I thought about that and how before that trip I never went to the Rock Store because I felt like a joker for what I was planning to do and for planning to do it no knowledge and no gear and that particular motorcycle. I also thought about how after the trip I never went because I now I understood just ridiculous the trip I had done really was and besides I no longer had a motorcycle.

 

As I thought about this, we rode through a bend into a clearing and then another bend and then the parking area of the Rock Store stretched out in front of us. The lot was mostly full but not the way you see pictures of it when it is the middle of the riding season. The sun glared off the chrome of the parked Harleys and the Harley-like cruisers and gleamed off the plastic fairings of the sport and enduro and tour bikes parked in nice formations in the lot. I pulled in at the end of the lot and then maneuvered past one line of cruisers and into a gap between two Harleys. I walked the bike back and forth bying time as I nervously tried to determine if I was too close to the closer of the two Harleys or if I was leaving too much space that would better be conserved to admit another bike in the line. When I looked back to Jess she gestured to ask if she was parked ok and I felt just a little better to think that maybe she was more nervous to be there than I was.

 

‘We’re here,’ I said after we had parked and removed our gloves and helmets and began to walk to the patio of the Rock Store.

 

‘Yes, love, we’re here,’ she said.

 

‘It’s my white whale,’ I said.

 

‘Yes, love, like Moby Dick,’ she said.

 

We sat at a table in the patio of the Rock Store and we ordered a couple sodas and then I ordered a corn dog because I saw someone else had one and it looked good and appropriate for the place and how long had it been since I had last had a corn dog.

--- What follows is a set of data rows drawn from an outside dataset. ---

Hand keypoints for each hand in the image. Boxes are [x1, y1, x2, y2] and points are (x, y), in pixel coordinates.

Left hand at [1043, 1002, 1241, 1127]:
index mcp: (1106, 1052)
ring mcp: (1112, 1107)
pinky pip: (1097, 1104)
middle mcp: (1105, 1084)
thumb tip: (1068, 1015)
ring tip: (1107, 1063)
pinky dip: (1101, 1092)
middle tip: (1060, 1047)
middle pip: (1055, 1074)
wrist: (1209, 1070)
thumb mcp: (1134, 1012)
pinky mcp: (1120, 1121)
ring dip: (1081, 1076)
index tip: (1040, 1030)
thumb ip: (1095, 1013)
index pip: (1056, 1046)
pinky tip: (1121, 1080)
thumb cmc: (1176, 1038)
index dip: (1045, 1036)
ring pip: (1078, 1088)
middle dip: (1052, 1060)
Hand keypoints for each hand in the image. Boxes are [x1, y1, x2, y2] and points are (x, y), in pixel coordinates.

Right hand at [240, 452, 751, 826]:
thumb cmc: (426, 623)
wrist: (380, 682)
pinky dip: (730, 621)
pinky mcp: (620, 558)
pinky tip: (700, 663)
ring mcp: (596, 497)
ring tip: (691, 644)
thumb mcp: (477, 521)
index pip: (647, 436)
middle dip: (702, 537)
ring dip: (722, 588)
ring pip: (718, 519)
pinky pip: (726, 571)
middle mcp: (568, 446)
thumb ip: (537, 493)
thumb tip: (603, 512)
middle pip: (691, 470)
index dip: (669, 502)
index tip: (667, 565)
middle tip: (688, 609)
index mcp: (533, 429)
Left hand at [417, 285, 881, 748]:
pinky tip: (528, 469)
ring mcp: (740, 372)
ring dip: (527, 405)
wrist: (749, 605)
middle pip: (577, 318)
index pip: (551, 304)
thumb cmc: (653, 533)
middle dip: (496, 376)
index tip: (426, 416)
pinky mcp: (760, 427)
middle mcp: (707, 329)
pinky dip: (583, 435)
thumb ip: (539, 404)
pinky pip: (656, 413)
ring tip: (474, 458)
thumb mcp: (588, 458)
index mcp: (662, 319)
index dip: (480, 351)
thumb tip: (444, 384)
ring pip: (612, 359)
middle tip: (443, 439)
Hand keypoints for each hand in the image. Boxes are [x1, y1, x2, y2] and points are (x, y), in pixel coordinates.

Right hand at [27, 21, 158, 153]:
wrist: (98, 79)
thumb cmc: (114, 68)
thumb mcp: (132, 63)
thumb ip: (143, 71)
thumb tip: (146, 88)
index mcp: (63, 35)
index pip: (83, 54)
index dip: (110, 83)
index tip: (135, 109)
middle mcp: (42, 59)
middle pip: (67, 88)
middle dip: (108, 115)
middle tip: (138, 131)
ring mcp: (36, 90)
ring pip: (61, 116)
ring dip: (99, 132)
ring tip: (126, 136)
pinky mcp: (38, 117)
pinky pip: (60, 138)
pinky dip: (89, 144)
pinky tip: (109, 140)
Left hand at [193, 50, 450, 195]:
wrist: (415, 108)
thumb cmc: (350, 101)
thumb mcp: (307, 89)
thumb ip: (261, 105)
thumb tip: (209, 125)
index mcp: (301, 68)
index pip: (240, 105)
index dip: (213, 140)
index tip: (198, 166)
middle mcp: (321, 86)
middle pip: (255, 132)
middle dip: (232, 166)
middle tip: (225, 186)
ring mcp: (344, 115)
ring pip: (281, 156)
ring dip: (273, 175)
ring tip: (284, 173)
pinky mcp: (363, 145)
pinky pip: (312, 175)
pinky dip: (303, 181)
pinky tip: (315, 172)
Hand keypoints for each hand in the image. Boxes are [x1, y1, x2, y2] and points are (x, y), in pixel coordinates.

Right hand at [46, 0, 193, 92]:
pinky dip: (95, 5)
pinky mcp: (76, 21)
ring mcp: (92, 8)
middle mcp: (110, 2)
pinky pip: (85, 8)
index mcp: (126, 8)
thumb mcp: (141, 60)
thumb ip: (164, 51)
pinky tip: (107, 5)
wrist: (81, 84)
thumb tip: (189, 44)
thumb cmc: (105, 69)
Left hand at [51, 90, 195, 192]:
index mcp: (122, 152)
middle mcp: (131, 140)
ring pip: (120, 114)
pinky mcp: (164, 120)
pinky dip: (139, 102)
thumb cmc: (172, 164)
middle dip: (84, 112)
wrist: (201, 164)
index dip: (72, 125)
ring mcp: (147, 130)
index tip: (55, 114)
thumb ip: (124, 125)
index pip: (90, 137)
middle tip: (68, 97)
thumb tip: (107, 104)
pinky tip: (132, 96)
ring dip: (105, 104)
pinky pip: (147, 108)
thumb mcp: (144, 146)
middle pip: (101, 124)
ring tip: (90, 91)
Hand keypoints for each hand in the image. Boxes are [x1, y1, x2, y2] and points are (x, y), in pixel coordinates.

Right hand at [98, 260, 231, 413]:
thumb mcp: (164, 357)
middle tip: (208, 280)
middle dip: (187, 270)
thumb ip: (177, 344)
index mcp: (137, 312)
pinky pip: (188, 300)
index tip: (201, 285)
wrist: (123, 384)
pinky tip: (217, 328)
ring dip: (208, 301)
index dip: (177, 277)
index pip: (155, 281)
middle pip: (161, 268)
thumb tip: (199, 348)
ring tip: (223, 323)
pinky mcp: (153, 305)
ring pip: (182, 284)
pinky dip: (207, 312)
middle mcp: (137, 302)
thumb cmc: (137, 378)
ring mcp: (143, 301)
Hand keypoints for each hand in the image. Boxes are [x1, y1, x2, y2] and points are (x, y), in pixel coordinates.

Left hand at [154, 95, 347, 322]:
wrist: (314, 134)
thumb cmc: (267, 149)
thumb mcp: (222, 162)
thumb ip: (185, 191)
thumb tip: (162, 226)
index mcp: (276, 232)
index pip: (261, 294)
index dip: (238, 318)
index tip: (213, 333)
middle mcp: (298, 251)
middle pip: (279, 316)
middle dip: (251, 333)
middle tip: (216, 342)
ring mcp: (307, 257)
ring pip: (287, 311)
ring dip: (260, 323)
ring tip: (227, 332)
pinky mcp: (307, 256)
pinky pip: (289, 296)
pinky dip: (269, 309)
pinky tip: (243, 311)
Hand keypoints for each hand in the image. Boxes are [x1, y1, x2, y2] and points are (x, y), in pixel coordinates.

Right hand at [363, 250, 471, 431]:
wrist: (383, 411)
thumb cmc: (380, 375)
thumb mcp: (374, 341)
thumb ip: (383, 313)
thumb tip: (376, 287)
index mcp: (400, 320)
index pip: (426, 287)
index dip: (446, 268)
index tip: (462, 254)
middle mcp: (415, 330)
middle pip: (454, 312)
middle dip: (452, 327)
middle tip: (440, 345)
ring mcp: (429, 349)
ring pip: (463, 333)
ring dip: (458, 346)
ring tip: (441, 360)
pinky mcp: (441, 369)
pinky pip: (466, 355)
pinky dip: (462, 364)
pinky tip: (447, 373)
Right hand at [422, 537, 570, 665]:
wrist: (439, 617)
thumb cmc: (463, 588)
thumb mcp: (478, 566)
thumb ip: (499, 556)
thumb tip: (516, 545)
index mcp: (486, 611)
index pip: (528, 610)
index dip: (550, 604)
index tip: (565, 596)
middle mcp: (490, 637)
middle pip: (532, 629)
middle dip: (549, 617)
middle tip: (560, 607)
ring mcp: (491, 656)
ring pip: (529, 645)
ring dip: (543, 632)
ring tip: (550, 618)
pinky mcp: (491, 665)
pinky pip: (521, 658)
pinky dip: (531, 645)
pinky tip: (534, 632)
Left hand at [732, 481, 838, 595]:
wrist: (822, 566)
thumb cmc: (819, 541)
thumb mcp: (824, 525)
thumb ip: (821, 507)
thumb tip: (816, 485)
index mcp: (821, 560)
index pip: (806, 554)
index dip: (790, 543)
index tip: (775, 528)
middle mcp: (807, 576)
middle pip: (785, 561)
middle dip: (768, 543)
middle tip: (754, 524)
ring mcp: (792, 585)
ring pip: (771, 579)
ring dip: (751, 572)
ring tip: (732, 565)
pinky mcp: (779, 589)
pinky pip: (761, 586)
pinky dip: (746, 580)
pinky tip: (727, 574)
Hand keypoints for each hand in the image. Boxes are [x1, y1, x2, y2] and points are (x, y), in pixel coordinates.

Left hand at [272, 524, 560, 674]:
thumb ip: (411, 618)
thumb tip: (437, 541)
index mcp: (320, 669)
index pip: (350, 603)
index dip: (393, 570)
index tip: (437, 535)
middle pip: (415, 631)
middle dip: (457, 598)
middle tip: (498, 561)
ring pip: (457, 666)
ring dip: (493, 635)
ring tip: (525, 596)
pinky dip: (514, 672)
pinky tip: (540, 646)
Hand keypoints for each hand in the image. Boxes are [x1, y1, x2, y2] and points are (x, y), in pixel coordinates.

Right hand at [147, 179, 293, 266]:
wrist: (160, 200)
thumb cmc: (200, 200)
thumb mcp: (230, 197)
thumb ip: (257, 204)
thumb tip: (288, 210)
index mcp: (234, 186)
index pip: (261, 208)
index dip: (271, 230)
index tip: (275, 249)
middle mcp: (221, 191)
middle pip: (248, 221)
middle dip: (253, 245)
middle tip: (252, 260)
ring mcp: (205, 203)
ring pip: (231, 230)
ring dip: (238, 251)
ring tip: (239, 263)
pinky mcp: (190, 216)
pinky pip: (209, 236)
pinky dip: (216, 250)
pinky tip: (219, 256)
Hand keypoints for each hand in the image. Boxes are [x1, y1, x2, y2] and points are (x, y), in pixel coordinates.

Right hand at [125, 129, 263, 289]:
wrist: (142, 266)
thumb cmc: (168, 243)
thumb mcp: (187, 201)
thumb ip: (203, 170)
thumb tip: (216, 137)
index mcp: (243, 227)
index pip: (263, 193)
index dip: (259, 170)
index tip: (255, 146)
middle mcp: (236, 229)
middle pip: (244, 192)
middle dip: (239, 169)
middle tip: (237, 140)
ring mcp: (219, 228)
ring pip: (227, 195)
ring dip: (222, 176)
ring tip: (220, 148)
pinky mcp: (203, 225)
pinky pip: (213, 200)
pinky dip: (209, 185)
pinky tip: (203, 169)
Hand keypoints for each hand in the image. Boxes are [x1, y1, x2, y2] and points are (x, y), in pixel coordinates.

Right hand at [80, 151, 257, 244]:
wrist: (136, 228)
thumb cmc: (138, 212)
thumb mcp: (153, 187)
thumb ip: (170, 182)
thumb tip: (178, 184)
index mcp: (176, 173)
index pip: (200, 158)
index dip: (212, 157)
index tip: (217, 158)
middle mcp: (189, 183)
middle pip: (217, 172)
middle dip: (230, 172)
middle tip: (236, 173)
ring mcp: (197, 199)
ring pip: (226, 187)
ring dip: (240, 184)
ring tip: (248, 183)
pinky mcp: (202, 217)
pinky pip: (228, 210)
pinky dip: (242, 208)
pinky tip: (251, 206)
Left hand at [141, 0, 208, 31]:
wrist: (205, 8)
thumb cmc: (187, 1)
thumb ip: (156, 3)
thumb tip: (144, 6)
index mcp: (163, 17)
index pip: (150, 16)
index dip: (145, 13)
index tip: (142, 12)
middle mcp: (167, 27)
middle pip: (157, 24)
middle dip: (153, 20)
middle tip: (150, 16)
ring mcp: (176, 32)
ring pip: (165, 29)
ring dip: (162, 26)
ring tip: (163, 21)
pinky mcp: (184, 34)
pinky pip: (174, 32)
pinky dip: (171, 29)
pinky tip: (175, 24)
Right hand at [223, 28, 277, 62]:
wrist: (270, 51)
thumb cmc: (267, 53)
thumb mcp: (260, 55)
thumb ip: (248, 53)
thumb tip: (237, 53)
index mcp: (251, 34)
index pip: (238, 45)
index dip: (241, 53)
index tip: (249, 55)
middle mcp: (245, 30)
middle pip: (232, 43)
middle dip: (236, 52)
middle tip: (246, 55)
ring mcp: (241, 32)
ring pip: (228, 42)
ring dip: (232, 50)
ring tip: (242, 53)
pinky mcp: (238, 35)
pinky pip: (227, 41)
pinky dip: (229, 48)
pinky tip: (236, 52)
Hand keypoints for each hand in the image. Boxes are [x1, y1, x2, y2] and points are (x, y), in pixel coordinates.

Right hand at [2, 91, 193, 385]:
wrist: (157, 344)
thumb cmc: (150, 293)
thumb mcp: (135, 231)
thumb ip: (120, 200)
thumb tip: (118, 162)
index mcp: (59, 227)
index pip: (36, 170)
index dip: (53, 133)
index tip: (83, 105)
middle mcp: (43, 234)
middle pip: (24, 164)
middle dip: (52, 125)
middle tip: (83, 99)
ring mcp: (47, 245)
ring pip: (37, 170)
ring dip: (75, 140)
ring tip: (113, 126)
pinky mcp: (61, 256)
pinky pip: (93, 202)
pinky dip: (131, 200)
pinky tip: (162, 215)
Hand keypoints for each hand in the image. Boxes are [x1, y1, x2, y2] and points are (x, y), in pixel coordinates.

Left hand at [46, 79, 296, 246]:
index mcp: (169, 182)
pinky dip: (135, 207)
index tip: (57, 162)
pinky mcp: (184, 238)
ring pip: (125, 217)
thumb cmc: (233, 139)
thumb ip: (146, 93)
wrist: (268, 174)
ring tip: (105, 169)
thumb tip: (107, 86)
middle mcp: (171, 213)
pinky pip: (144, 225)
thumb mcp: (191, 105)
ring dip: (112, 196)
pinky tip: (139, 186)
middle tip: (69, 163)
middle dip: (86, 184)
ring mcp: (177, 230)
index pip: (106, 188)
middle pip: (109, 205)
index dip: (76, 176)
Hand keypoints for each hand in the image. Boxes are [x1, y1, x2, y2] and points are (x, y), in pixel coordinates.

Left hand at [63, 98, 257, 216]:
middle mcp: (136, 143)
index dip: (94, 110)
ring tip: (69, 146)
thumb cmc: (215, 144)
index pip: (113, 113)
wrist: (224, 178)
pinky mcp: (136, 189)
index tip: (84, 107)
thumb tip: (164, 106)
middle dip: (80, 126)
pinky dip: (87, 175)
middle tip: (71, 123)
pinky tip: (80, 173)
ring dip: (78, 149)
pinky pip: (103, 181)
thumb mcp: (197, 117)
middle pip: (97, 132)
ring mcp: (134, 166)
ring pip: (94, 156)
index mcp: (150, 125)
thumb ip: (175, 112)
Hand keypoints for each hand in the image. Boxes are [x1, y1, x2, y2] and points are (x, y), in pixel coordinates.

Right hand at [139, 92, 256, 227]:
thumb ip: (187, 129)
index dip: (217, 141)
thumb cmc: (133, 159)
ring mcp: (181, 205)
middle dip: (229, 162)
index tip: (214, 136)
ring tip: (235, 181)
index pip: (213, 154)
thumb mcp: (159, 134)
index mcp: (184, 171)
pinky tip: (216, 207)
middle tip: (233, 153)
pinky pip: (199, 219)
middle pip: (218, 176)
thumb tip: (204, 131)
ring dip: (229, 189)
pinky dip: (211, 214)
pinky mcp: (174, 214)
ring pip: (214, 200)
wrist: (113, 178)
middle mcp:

Jess ate the French fries and we covered our sodas so that the bees wouldn’t get in and we watched a grizzly biker ask out the most attractive of the several blonde waitresses.

 

‘Are we going to talk to anyone?’ Jess asked.

 

‘No,’ I said. ‘Not unless someone talks to us first.’

 

‘Then why are we here?’ she asked.

 

‘Because it’s my white whale,’ I said.

 

Half an hour passed and we paid for our drinks and got up from our table. We put on our riding jackets and our gloves and helmets. We mounted our bikes and maneuvered out of the line and I followed Jess out of the parking lot. As we pulled away along Mulholland Highway without looking back, I suddenly felt both very accomplished and very underwhelmed and I thought, ok, now you’re ready to start this trip.